Locus 06-03 "et iste,in sol occidens"





「みんな・・・」





 百花屋を出、空を見上げれば赤い光が満ちていた。
 ――夕焼け。
 血を思わせる、紅の中。
 祐一は自分の身体の違和感が明確な形となっているのを感じていた。
 心臓を掴まれたような、重い感覚。
 自分が消えてしまいそうな不安感。
 身体が少し熱く、思考に纏まりが無くなりつつある。
 そして自分の中の何かが暴走しようとしている気配。
 それらから思い出されるのは――彼女達の、死の原因。
「因果応報、か」
 思わず呟く。
 怪訝そうな少女たちに、何でもないと笑って思考を再開。
 祐一は理解してしまっていた。
 死の運命は消えたわけではない。その運命をねじ曲げた存在――祐一に、反動として返ってきていることを。

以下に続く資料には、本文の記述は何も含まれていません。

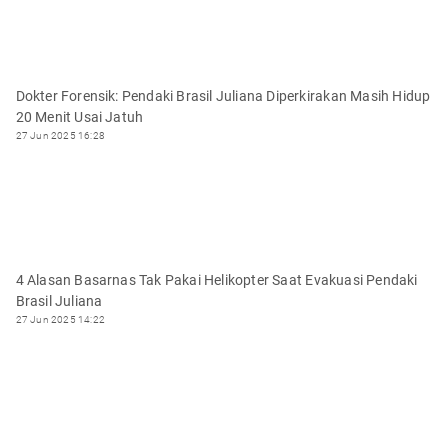
Dokter Forensik: Pendaki Brasil Juliana Diperkirakan Masih Hidup
20 Menit Usai Jatuh
27 Jun 2025 16:28
4 Alasan Basarnas Tak Pakai Helikopter Saat Evakuasi Pendaki
Brasil Juliana
27 Jun 2025 14:22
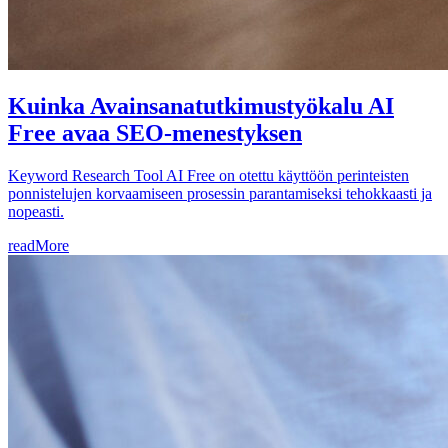
Kuinka Avainsanatutkimustyökalu AI
Free avaa SEO-menestyksen
Keyword Research Tool AI Free on otettu käyttöön perinteisten
ponnistelujen korvaamiseen prosessin parantamiseksi tehokkaasti ja
nopeasti.
readMore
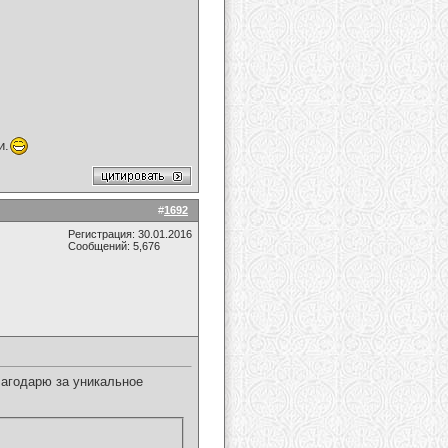
и.
#
1692
Регистрация: 30.01.2016
Сообщений: 5,676
лагодарю за уникальное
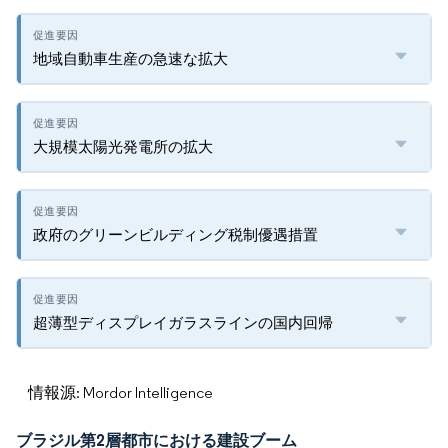
地域自動車生産の急速な拡大
大規模太陽光発電所の拡大
政府のグリーンビルディング税制優遇措置
超薄型ディスプレイガラスラインの国内回帰
情報源: Mordor Intelligence
ブラジル第2層都市における建設ブーム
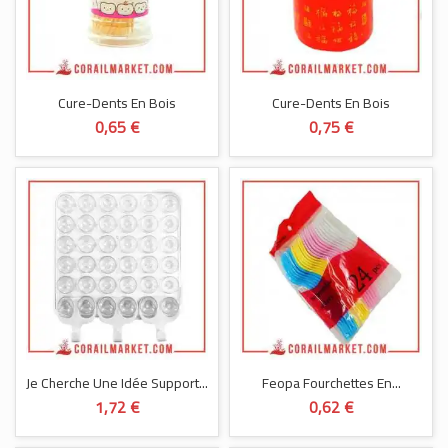
Cure-Dents En Bois
Cure-Dents En Bois
0,65 €
0,75 €
Je Cherche Une Idée Support...
Feopa Fourchettes En...
1,72 €
0,62 €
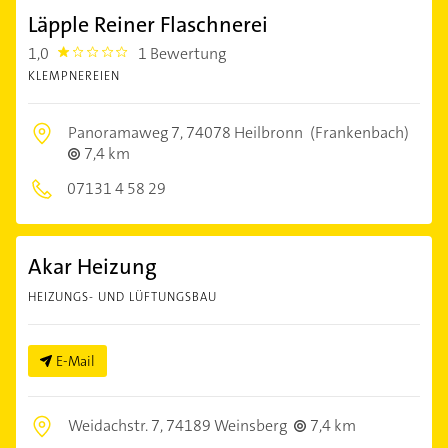
Läpple Reiner Flaschnerei
1,0
1 Bewertung
1.0
KLEMPNEREIEN
Panoramaweg 7,
74078 Heilbronn
(Frankenbach)
7,4 km
07131 4 58 29
Akar Heizung
HEIZUNGS- UND LÜFTUNGSBAU
E-Mail
Weidachstr. 7,
74189 Weinsberg
7,4 km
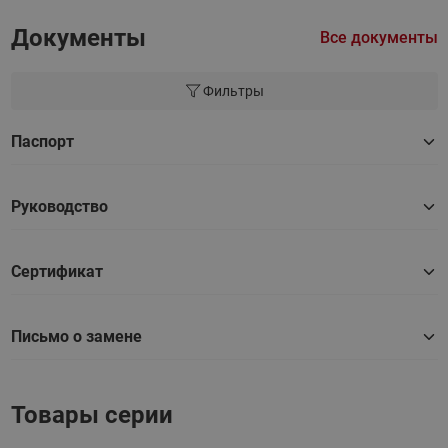
Документы
Все документы
Фильтры
Паспорт
Руководство
Сертификат
Письмо о замене
Товары серии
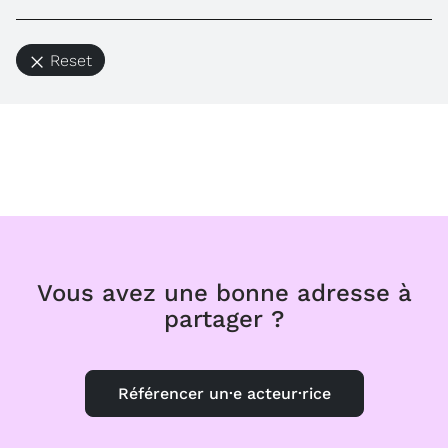
Reset
Vous avez une bonne adresse à
partager ?
Référencer un·e acteur·rice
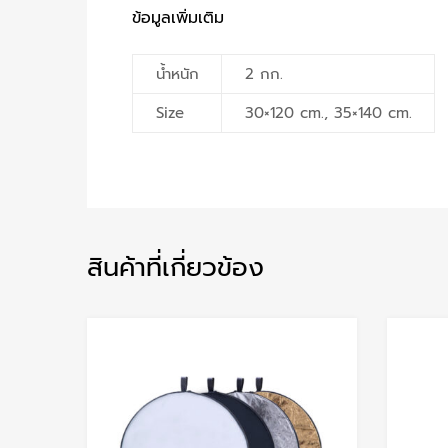
ข้อมูลเพิ่มเติม
น้ำหนัก
2 กก.
Size
30×120 cm., 35×140 cm.
สินค้าที่เกี่ยวข้อง
Add to Wishlist
Add to Compare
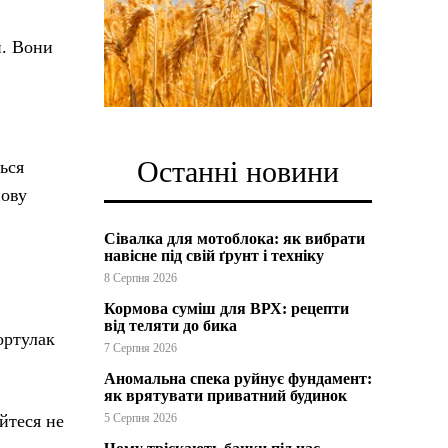
н. Вони
.
Останні новини
ься
нову
Сівалка для мотоблока: як вибрати
навісне під свій ґрунт і техніку
8 Серпня 2026
Кормова суміш для ВРХ: рецепти
від теляти до бика
ортулак
7 Серпня 2026
Аномальна спека руйнує фундамент:
як врятувати приватний будинок
йтеся не
5 Серпня 2026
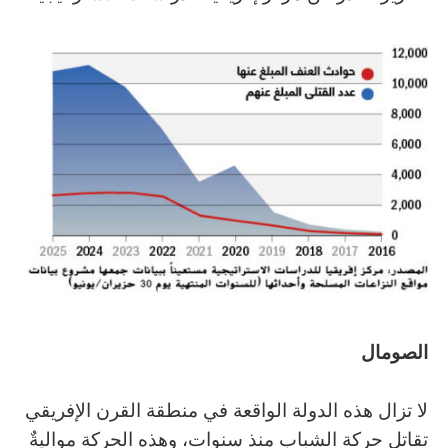
ال
صومال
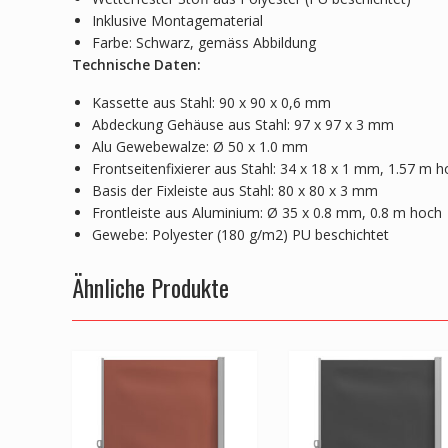
Inklusive Montagematerial
Farbe: Schwarz, gemäss Abbildung
Technische Daten:
Kassette aus Stahl: 90 x 90 x 0,6 mm
Abdeckung Gehäuse aus Stahl: 97 x 97 x 3 mm
Alu Gewebewalze: Ø 50 x 1.0 mm
Frontseitenfixierer aus Stahl: 34 x 18 x 1 mm, 1.57 m 
Basis der Fixleiste aus Stahl: 80 x 80 x 3 mm
Frontleiste aus Aluminium: Ø 35 x 0.8 mm, 0.8 m hoch
Gewebe: Polyester (180 g/m2) PU beschichtet
Ähnliche Produkte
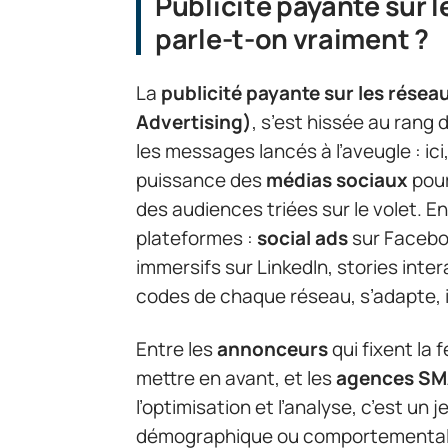
Publicité payante sur l
parle-t-on vraiment ?
La
publicité payante sur les résea
Advertising)
, s’est hissée au rang d
les messages lancés à l’aveugle : ici
puissance des
médias sociaux
pour
des audiences triées sur le volet. E
plateformes :
social ads
sur Faceboo
immersifs sur LinkedIn, stories int
codes de chaque réseau, s’adapte, 
Entre les
annonceurs
qui fixent la 
mettre en avant, et les
agences S
l’optimisation et l’analyse, c’est un
démographique ou comportemental,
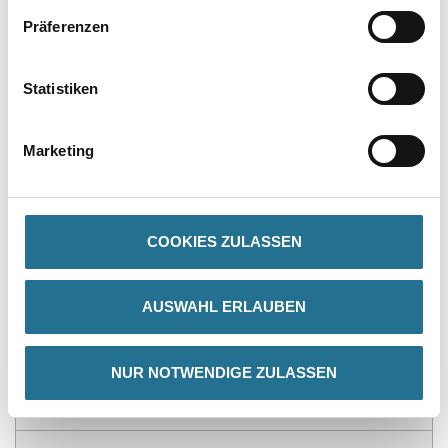
Präferenzen
PRODUKTEIGENSCHAFTEN
Statistiken
Verarbeitungstemp./Luftfeuchte
- Verarbeitungs-, Umluft- und Untergrundtemperatur: Mindestens
Marketing
+ 5 °C
- Relative Luftfeuchte: Max. 85 %
Achtung
COOKIES ZULASSEN
AUSWAHL ERLAUBEN
ZUSATZINFOS
NUR NOTWENDIGE ZULASSEN
GEFAHRENHINWEISE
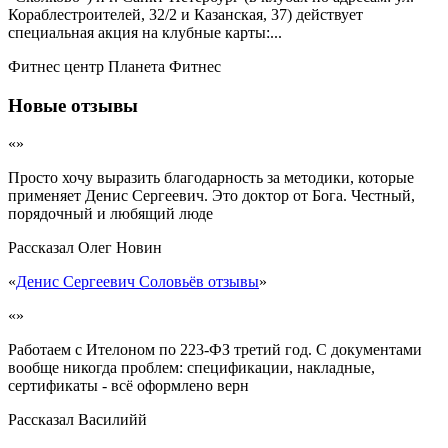
Кораблестроителей, 32/2 и Казанская, 37) действует
специальная акция на клубные карты:...
Фитнес центр Планета Фитнес
Новые отзывы
«»
Просто хочу выразить благодарность за методики, которые
применяет Денис Сергеевич. Это доктор от Бога. Честный,
порядочный и любящий люде
Рассказал
Олег Новин
«
Денис Сергеевич Соловьёв отзывы
»
«»
Работаем с Ителоном по 223-ФЗ третий год. С документами
вообще никогда проблем: спецификации, накладные,
сертификаты - всё оформлено верн
Рассказал
Василийй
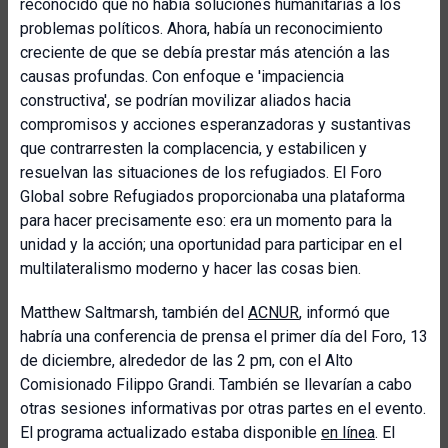
reconocido que no había soluciones humanitarias a los
problemas políticos. Ahora, había un reconocimiento
creciente de que se debía prestar más atención a las
causas profundas. Con enfoque e 'impaciencia
constructiva', se podrían movilizar aliados hacia
compromisos y acciones esperanzadoras y sustantivas
que contrarresten la complacencia, y estabilicen y
resuelvan las situaciones de los refugiados. El Foro
Global sobre Refugiados proporcionaba una plataforma
para hacer precisamente eso: era un momento para la
unidad y la acción; una oportunidad para participar en el
multilateralismo moderno y hacer las cosas bien.
Matthew Saltmarsh, también del
ACNUR
, informó que
habría una conferencia de prensa el primer día del Foro, 13
de diciembre, alrededor de las 2 pm, con el Alto
Comisionado Filippo Grandi. También se llevarían a cabo
otras sesiones informativas por otras partes en el evento.
El programa actualizado estaba disponible
en línea
. El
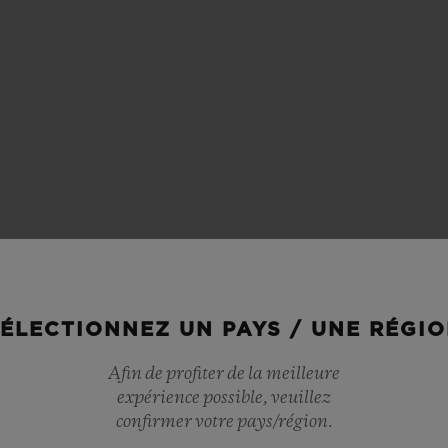
ÉLECTIONNEZ UN PAYS / UNE RÉGI
Afin de profiter de la meilleure
expérience possible, veuillez
confirmer votre pays/région.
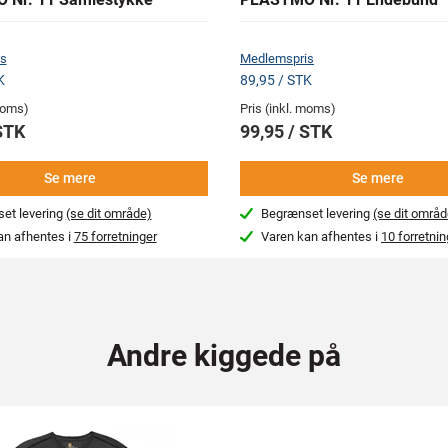
s
Medlemspris
K
89,95 / STK
 moms)
Pris (inkl. moms)
STK
99,95 / STK
Se mere
Se mere
et levering
(se dit område)
Begrænset levering
(se dit områd
an afhentes i
75 forretninger
Varen kan afhentes i
10 forretnin
Andre kiggede på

 つまり、8人の少女たちの死の引き金となった幾つかの死。
 そのうち4つが祐一を蝕んでいる。
 それでもまだ死に至っていないのは強き意志故か、それとも不安定な存在の故か。
”彼”の気紛れがまだ続いているのか、あるいはそれとも久遠の助けか。
 いずれにせよ、改変すべき死の運命が一つ、近付いていることを祐一は認識していた。
 つまり――秋子の、死。
(交通事故かぁ。無茶苦茶痛そうだけど。でも・・・これで・・・とりあえず、あいつらが泣くことはなくなるか)
 苦笑する。
 そう。僅かな間、確かに彼女達は嘆き悲しむだろう。
 しかし、あの異界で妖の女王が告げたように――過去で、為すべき事を成し、世界を変えたら――祐一の存在は消える。
 この世界だけではなく、この世界の対である異界に刻まれた”相沢祐一”の記憶をも代償にするのだから――絶対なる死を迎える。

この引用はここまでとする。